What you will do:
Every line that includes the word "your" needs to be copied from the listing.

Data shown:
--*--

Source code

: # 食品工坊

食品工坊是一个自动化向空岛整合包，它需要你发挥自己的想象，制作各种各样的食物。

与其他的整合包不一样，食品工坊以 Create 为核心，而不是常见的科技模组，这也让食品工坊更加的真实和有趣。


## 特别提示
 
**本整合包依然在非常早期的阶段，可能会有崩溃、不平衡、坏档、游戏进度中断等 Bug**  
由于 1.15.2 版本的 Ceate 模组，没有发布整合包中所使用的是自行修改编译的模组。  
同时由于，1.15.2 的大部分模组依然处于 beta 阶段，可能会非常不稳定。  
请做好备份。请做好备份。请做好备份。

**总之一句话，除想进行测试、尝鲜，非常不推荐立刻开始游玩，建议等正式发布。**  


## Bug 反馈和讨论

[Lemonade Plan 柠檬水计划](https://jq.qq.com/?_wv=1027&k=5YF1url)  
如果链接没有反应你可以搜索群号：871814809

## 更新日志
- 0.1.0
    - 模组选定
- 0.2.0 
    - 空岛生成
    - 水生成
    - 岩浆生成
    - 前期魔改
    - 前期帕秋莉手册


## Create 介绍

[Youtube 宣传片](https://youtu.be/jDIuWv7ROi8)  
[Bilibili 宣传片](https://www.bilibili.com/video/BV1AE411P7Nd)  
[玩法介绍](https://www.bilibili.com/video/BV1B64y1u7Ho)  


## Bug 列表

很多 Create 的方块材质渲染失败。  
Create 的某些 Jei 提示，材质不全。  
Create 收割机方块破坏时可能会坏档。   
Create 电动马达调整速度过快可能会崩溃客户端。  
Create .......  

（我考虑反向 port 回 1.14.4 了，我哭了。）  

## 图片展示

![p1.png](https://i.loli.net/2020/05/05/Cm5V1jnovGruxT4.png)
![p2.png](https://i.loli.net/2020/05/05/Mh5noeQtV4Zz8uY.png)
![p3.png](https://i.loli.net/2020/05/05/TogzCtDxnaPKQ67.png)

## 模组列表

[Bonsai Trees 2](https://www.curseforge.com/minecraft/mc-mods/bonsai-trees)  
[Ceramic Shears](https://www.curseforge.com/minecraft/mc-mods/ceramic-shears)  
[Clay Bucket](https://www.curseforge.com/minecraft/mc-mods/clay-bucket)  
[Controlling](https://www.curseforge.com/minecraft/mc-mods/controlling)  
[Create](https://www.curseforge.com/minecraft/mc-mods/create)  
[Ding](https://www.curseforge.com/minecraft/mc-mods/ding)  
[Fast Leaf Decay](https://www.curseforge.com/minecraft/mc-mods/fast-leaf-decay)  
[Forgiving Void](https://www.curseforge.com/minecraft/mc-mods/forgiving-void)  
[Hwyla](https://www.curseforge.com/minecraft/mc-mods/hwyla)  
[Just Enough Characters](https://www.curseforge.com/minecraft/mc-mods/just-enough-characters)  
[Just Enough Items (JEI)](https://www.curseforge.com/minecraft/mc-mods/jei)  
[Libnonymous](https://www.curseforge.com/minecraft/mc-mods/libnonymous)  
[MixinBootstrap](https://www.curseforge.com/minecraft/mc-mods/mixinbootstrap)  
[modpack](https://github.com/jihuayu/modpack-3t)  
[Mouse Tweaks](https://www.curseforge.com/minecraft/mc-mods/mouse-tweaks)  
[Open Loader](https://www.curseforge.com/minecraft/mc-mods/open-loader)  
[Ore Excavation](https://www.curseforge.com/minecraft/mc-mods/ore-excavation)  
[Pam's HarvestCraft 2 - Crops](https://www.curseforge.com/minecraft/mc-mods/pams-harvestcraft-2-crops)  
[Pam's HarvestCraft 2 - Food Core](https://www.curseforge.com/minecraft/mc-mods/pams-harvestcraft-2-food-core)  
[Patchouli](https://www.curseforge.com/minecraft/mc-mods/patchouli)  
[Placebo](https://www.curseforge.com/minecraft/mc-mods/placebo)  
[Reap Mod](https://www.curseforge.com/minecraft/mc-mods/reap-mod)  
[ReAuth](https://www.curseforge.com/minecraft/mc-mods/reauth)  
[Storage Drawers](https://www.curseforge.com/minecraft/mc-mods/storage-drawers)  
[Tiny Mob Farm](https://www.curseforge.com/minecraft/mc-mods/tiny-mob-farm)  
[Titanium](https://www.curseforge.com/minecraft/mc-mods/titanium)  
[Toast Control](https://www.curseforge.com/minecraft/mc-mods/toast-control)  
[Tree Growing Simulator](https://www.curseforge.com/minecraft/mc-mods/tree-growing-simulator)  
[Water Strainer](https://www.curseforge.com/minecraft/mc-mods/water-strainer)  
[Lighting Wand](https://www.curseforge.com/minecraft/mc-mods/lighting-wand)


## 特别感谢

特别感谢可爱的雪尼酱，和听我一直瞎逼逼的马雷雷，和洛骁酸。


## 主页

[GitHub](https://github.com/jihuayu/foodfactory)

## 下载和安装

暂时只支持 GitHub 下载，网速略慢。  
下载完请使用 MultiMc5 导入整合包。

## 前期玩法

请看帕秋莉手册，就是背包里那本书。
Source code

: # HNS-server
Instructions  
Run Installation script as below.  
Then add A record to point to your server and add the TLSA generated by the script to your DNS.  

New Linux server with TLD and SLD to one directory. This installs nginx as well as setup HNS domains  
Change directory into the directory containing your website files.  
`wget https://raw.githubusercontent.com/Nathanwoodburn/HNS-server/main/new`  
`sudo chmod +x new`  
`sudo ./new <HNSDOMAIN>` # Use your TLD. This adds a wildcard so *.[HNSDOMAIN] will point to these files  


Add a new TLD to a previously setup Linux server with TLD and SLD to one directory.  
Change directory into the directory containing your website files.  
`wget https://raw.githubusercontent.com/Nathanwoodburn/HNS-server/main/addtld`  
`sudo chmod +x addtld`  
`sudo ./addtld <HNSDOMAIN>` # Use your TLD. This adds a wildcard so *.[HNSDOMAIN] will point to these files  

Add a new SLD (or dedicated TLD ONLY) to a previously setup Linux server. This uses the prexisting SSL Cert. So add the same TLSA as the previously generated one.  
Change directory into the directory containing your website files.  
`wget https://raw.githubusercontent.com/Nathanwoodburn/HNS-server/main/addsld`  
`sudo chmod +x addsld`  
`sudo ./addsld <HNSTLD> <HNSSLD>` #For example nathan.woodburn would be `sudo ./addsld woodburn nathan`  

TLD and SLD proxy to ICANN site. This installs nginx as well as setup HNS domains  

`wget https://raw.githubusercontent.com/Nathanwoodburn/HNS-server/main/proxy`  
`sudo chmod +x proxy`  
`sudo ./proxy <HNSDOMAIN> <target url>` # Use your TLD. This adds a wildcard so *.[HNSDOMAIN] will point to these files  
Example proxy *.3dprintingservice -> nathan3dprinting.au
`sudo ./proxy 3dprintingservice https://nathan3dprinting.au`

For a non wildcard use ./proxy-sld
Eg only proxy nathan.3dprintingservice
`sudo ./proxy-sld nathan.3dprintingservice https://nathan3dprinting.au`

--*--

Written answer:
Then add A record to point to your server and add the TLSA generated by the script to your DNS.  
Change directory into the directory containing your website files.  
`sudo ./new <HNSDOMAIN>` # Use your TLD. This adds a wildcard so *.[HNSDOMAIN] will point to these files  
Change directory into the directory containing your website files.  
`sudo ./addtld <HNSDOMAIN>` # Use your TLD. This adds a wildcard so *.[HNSDOMAIN] will point to these files  
Change directory into the directory containing your website files.  
`sudo ./proxy <HNSDOMAIN> <target url>` # Use your TLD. This adds a wildcard so *.[HNSDOMAIN] will point to these files  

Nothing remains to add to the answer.